JLR'ye 2015 yılında katılan Emma, şirkette elektromanyetik simülasyon üzerinde çalışan ilk kişi oldu. O tarihten bu yana ekibindeki çalışan sayısı sekize yükseldi ve bunlardan üçü kadın. “Bu alanda yaptıkları tüm çalışmalar ve geliştirdikleri yetkinlik için ekibimle çok gurur duyuyorum.”

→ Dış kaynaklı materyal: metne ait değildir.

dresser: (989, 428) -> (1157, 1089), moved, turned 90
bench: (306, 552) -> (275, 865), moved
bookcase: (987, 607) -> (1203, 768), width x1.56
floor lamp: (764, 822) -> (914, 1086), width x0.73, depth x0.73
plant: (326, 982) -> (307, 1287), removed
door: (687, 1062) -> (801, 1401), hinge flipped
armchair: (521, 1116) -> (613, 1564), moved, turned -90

Bu yetenek, Emma'nın çocukluk yıllarında STEM (fen, teknoloji, mühendislik ve matematik) konularına olan tutkusuyla ortaya çıktı. “Fen ve matematik her zaman ilgi alanım olduğundan bu dersleri GCSE ve A-level seviyesinde aldım. Elektroniğe karşı büyük bir ilgim vardı, bu yüzden üniversitede elektrik mühendisliği okudum. “Doktoramı kablosuz iletişim üzerine yaptım, dolayısıyla ilerledikçe belirli bir alana odaklandığımı görebilirsiniz.”
Eğitimini tamamlayan Emma, bir yazılım şirketinde çalıştıktan sonra becerilerini otomotiv sektörüne taşıdı. Modern araçlarda elektroniğin giderek daha önemli hale geldiği günümüzde, Emma'nın örneği onun izinden gidecek pek çok kişiye ilham vermeli.